*Texto de origem:*
________________

Uma Proposta de Emenda à Constituição (PEC) apresentada pelo deputado federal Marcos Pollon (PL-MS) pretende extinguir a cobrança do IPTU (Imposto Predial e Territorial Urbano) e do IPVA (Imposto sobre a Propriedade de Veículos Automotores) em todo o país.
A proposta, que começou a tramitar na Câmara dos Deputados, altera a Constituição Federal para retirar de estados e municípios a competência de arrecadar os dois tributos. Segundo o parlamentar, a medida busca reduzir a carga tributária sobre os cidadãos e eliminar o que considera uma cobrança recorrente sobre bens que já foram tributados no momento da aquisição.
De acordo com o texto, a União deverá criar um mecanismo de compensação financeira temporária para estados, Distrito Federal e municípios por um período de até cinco anos, com o objetivo de amenizar os impactos da perda de arrecadação.
Pollon argumenta que imóveis e veículos são comprados com recursos que já sofreram incidência de impostos como Imposto de Renda, ICMS, IPI e ITBI. Para ele, a manutenção do IPTU e do IPVA representa uma forma de tributação contínua sobre patrimônio já constituído.
Caso seja aprovada, a proposta poderá gerar alívio financeiro para milhões de proprietários de imóveis e veículos, que deixariam de pagar os tributos anualmente. Por outro lado, especialistas apontam que a medida pode provocar forte impacto nas finanças de estados e municípios, que utilizam parte desses recursos para custear serviços públicos como saúde, educação, infraestrutura urbana e segurança.
Por se tratar de uma Proposta de Emenda à Constituição, a PEC ainda terá um longo caminho pela frente. O texto precisa ser aprovado pela Comissão de Constituição e Justiça (CCJ), passar por uma comissão especial e receber o voto favorável de três quintos dos parlamentares em dois turnos de votação na Câmara dos Deputados e no Senado Federal.
A proposta já começa a gerar debate entre defensores da redução da carga tributária e gestores públicos preocupados com os efeitos da medida sobre as receitas dos entes federativos.

________________

(Listagens de objetos em imagens de satélite)
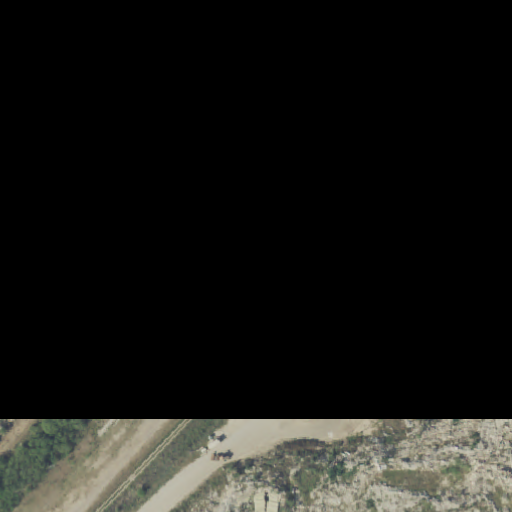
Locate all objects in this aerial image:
quarry: (379, 375)
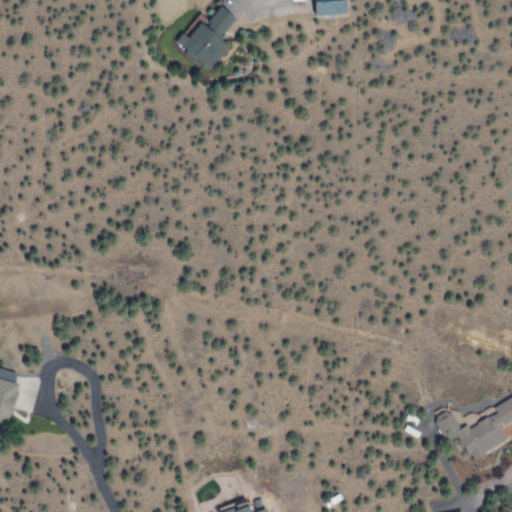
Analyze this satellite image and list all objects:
building: (332, 6)
building: (212, 35)
building: (198, 42)
building: (8, 393)
building: (13, 398)
building: (475, 429)
building: (477, 429)
building: (249, 508)
building: (242, 509)
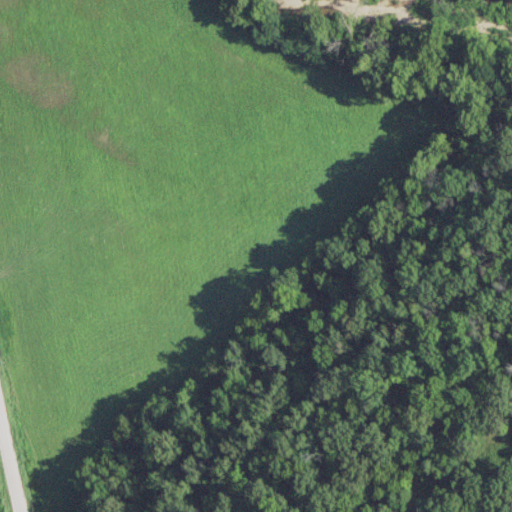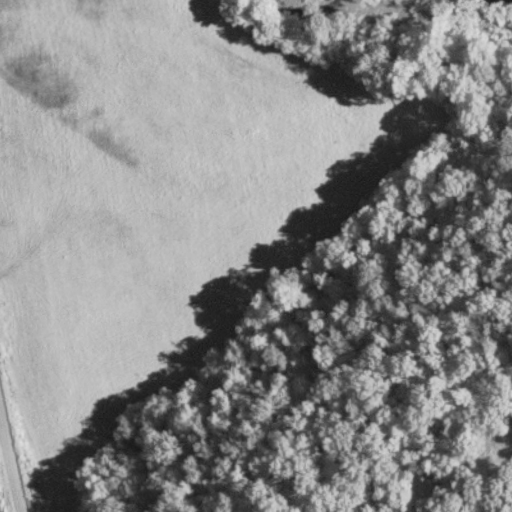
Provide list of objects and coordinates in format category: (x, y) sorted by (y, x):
road: (9, 466)
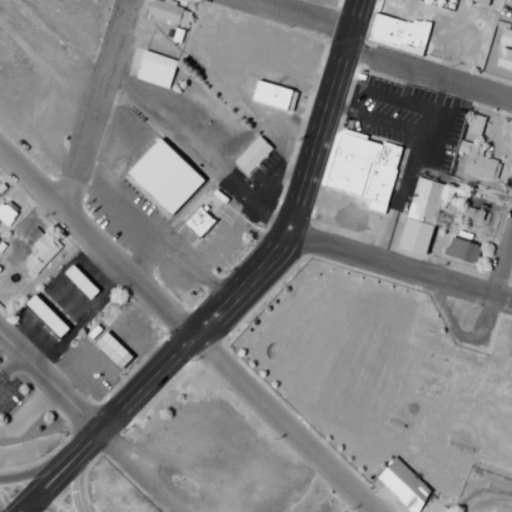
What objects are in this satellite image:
building: (481, 1)
building: (168, 11)
building: (171, 11)
road: (300, 15)
building: (387, 31)
building: (399, 33)
building: (179, 34)
building: (414, 36)
building: (506, 36)
building: (505, 58)
building: (156, 68)
building: (159, 69)
road: (427, 74)
road: (407, 85)
building: (274, 94)
building: (276, 96)
road: (404, 101)
road: (97, 105)
parking lot: (408, 115)
road: (373, 118)
road: (445, 121)
building: (475, 123)
building: (253, 154)
building: (254, 155)
building: (479, 160)
building: (363, 166)
building: (364, 168)
building: (165, 175)
building: (169, 176)
road: (460, 182)
road: (399, 197)
building: (467, 211)
building: (6, 213)
building: (421, 214)
building: (199, 221)
building: (202, 221)
road: (95, 241)
building: (39, 249)
building: (462, 249)
road: (501, 262)
road: (399, 267)
building: (81, 281)
building: (86, 282)
road: (239, 286)
building: (46, 314)
building: (52, 315)
building: (96, 331)
building: (111, 347)
building: (117, 349)
road: (10, 363)
road: (49, 382)
building: (495, 391)
parking lot: (9, 392)
road: (26, 409)
road: (284, 423)
building: (403, 484)
road: (17, 492)
road: (487, 501)
road: (46, 504)
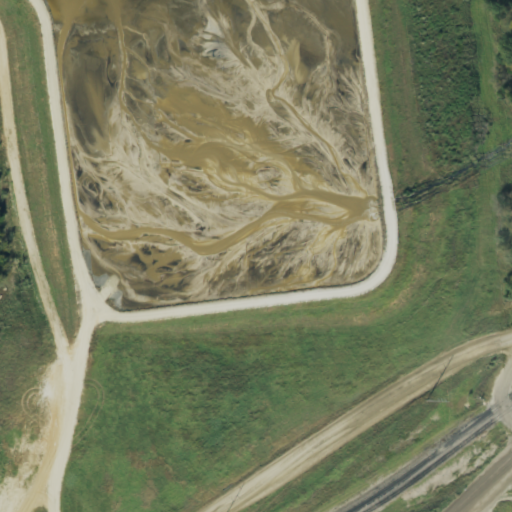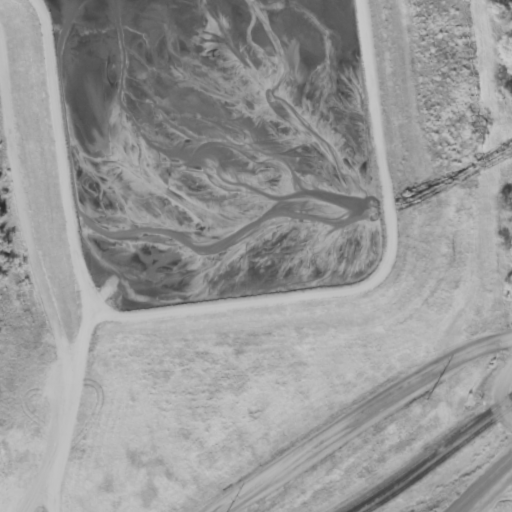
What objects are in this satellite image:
power plant: (385, 422)
railway: (430, 453)
railway: (439, 459)
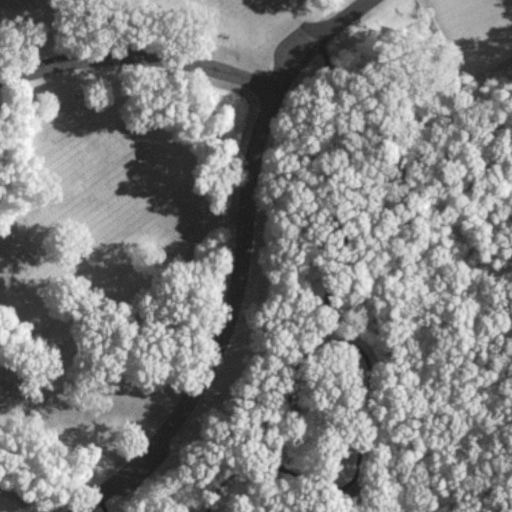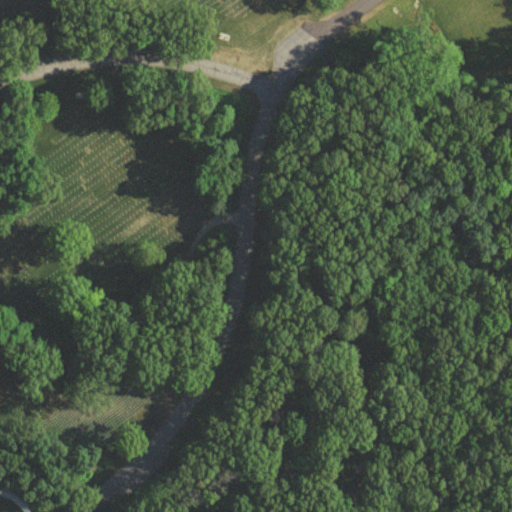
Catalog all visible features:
road: (333, 18)
road: (138, 61)
park: (256, 256)
road: (232, 295)
road: (364, 364)
road: (298, 493)
road: (14, 498)
road: (195, 510)
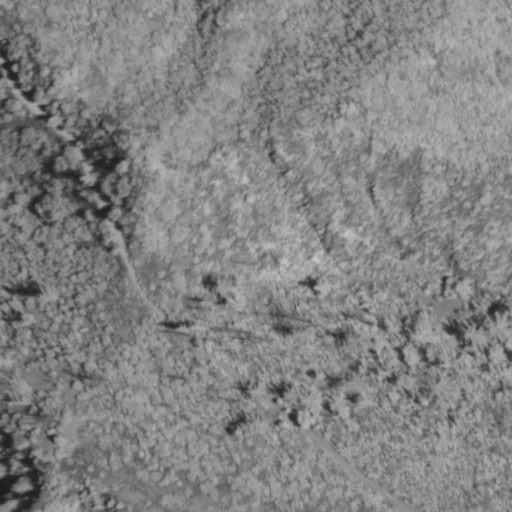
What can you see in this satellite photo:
road: (508, 4)
road: (174, 312)
road: (90, 342)
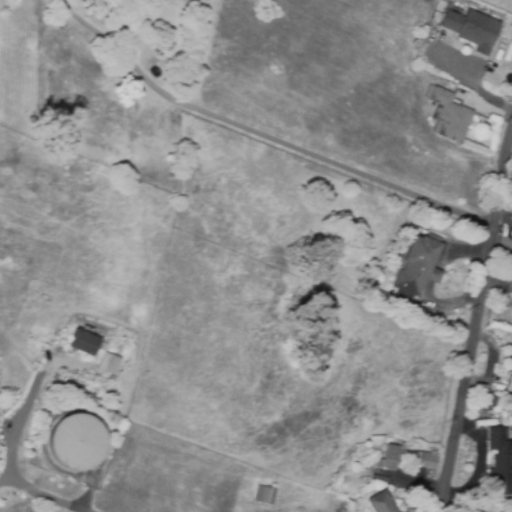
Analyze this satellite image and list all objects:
building: (470, 28)
building: (471, 29)
road: (466, 77)
building: (448, 115)
building: (449, 116)
road: (260, 132)
building: (418, 265)
building: (415, 267)
road: (474, 315)
building: (83, 341)
building: (82, 342)
building: (107, 363)
building: (508, 383)
building: (509, 384)
building: (487, 400)
building: (377, 440)
building: (75, 441)
building: (73, 442)
road: (16, 444)
building: (389, 456)
building: (389, 458)
building: (421, 459)
building: (425, 459)
building: (501, 460)
building: (264, 495)
building: (378, 502)
building: (379, 503)
building: (414, 510)
building: (485, 511)
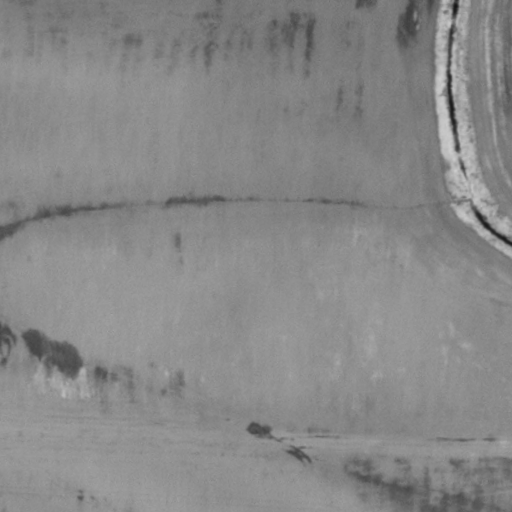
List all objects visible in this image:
road: (256, 432)
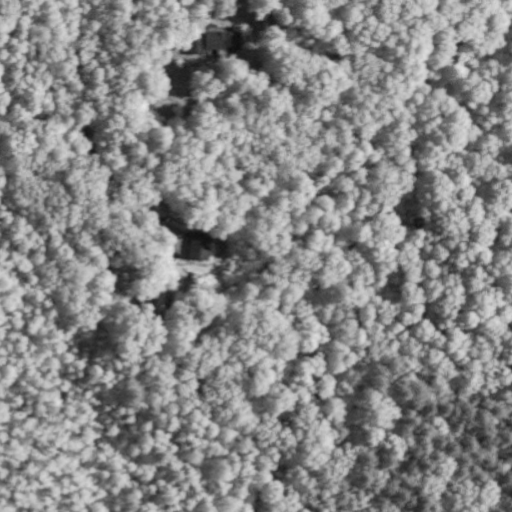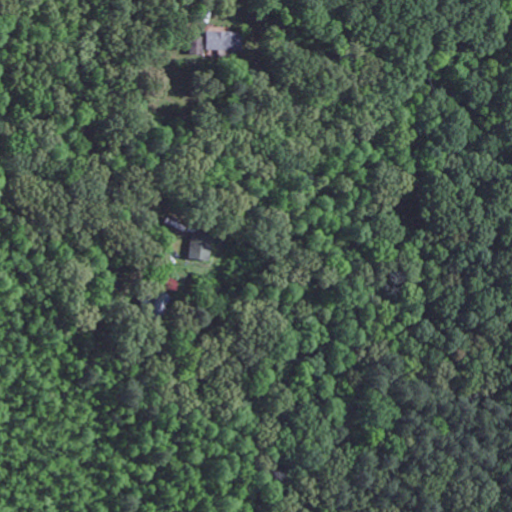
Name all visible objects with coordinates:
building: (221, 41)
building: (196, 247)
road: (44, 319)
road: (2, 347)
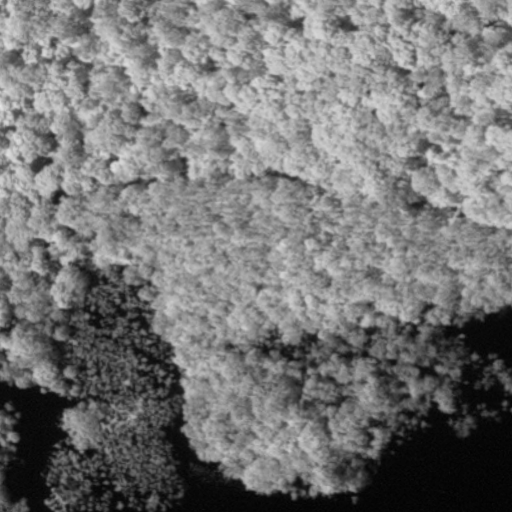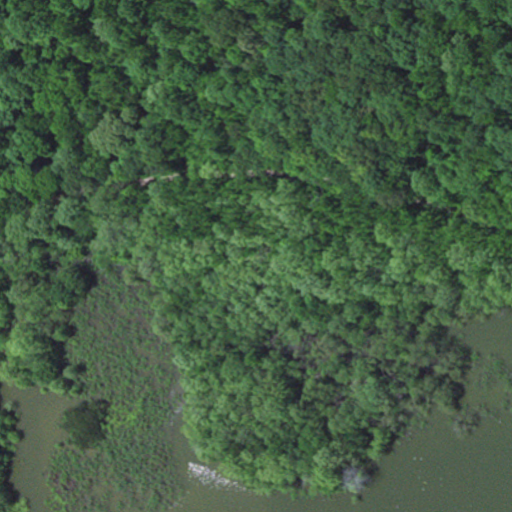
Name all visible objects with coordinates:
road: (255, 175)
river: (44, 435)
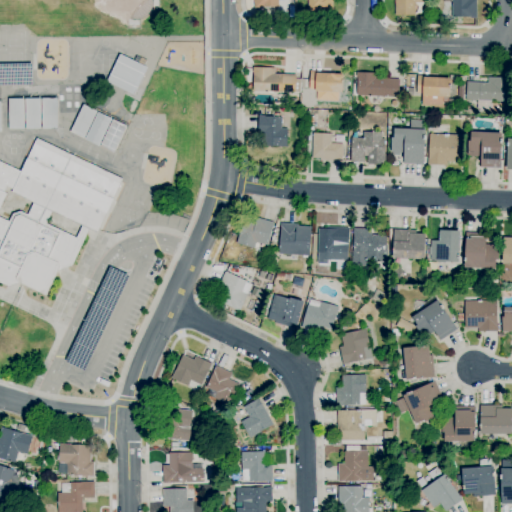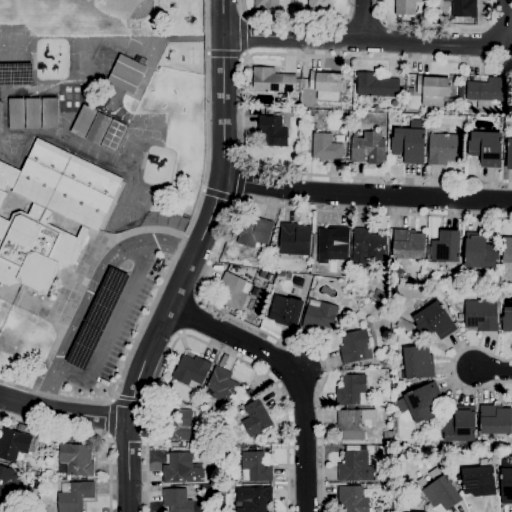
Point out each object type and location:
building: (264, 3)
building: (266, 3)
building: (318, 5)
building: (405, 7)
building: (406, 7)
building: (320, 8)
building: (463, 9)
road: (364, 19)
road: (365, 20)
road: (505, 20)
road: (295, 21)
road: (436, 25)
road: (243, 34)
road: (362, 41)
road: (226, 54)
building: (127, 73)
building: (125, 74)
building: (461, 80)
building: (272, 81)
building: (274, 81)
building: (326, 82)
building: (374, 85)
building: (325, 86)
building: (375, 86)
building: (432, 90)
building: (486, 90)
building: (409, 92)
building: (434, 92)
building: (488, 92)
building: (460, 94)
building: (293, 102)
road: (242, 108)
building: (23, 113)
building: (48, 113)
building: (16, 114)
building: (33, 114)
building: (49, 114)
building: (423, 118)
building: (311, 119)
building: (83, 121)
building: (0, 122)
building: (89, 125)
building: (98, 129)
building: (272, 131)
building: (270, 132)
building: (113, 136)
building: (110, 137)
building: (408, 143)
building: (408, 145)
building: (324, 148)
building: (326, 148)
building: (367, 148)
building: (368, 148)
building: (485, 148)
building: (486, 148)
building: (442, 149)
building: (444, 149)
building: (508, 154)
building: (509, 154)
road: (240, 180)
road: (218, 194)
road: (366, 195)
building: (48, 214)
building: (49, 214)
building: (253, 232)
building: (254, 232)
building: (293, 239)
building: (294, 239)
building: (331, 244)
building: (332, 244)
building: (407, 244)
building: (408, 244)
building: (366, 247)
building: (368, 247)
building: (444, 247)
building: (445, 249)
building: (506, 249)
building: (507, 250)
building: (478, 252)
building: (480, 254)
road: (191, 259)
road: (173, 261)
building: (266, 268)
building: (280, 275)
building: (269, 287)
building: (231, 291)
building: (233, 291)
road: (93, 294)
building: (284, 310)
building: (285, 311)
building: (480, 315)
building: (480, 315)
road: (189, 316)
building: (318, 316)
building: (319, 316)
building: (506, 319)
building: (507, 320)
building: (432, 321)
building: (434, 322)
road: (113, 326)
building: (404, 326)
parking lot: (113, 327)
building: (395, 333)
road: (205, 343)
building: (353, 347)
building: (355, 347)
building: (416, 362)
building: (417, 362)
building: (190, 369)
road: (298, 371)
road: (492, 371)
building: (191, 372)
road: (490, 384)
building: (221, 385)
building: (221, 387)
building: (351, 390)
building: (350, 391)
building: (250, 393)
building: (421, 402)
road: (131, 403)
building: (423, 403)
road: (63, 412)
road: (111, 419)
building: (254, 419)
building: (256, 419)
building: (494, 420)
building: (495, 420)
building: (353, 423)
building: (177, 424)
building: (178, 424)
building: (354, 424)
building: (458, 425)
building: (459, 425)
building: (21, 428)
road: (91, 434)
building: (387, 439)
building: (16, 444)
building: (174, 444)
building: (389, 450)
building: (75, 459)
building: (74, 460)
building: (254, 467)
building: (255, 467)
building: (353, 467)
building: (355, 467)
building: (181, 469)
building: (182, 470)
building: (478, 480)
building: (477, 481)
building: (421, 482)
building: (8, 484)
building: (7, 485)
building: (505, 486)
building: (506, 487)
building: (439, 491)
building: (441, 491)
building: (72, 496)
building: (74, 496)
building: (251, 499)
building: (252, 499)
building: (351, 499)
building: (352, 499)
building: (175, 500)
building: (178, 500)
building: (197, 508)
building: (5, 509)
building: (42, 510)
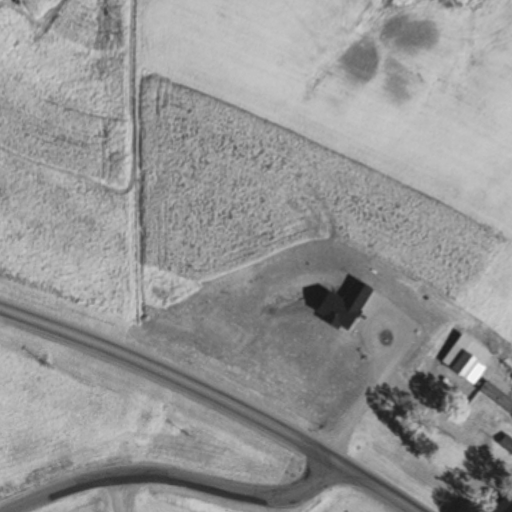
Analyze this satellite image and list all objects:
building: (465, 358)
road: (215, 397)
building: (496, 398)
building: (505, 443)
road: (173, 476)
road: (106, 491)
building: (507, 507)
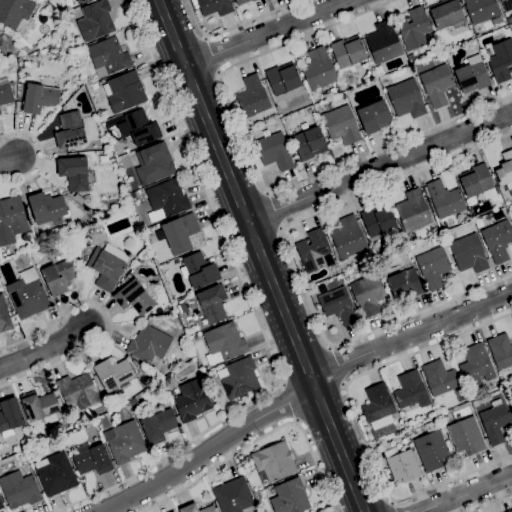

________________

*Exercícios:*
1) Segundo o texto sobre a PEC, por quanto tempo, no máximo, a União deverá compensar financeiramente estados, Distrito Federal e municípios?
2) Transcreva do texto sobre a PEC o trecho que começa em "A proposta, que" e segue até "momento da aquisição.".
As linhas são um material à parte.

*Respostas esperadas:*
1) Por um período de até cinco anos.

2)
A proposta, que começou a tramitar na Câmara dos Deputados, altera a Constituição Federal para retirar de estados e municípios a competência de arrecadar os dois tributos. Segundo o parlamentar, a medida busca reduzir a carga tributária sobre os cidadãos e eliminar o que considera uma cobrança recorrente sobre bens que já foram tributados no momento da aquisição.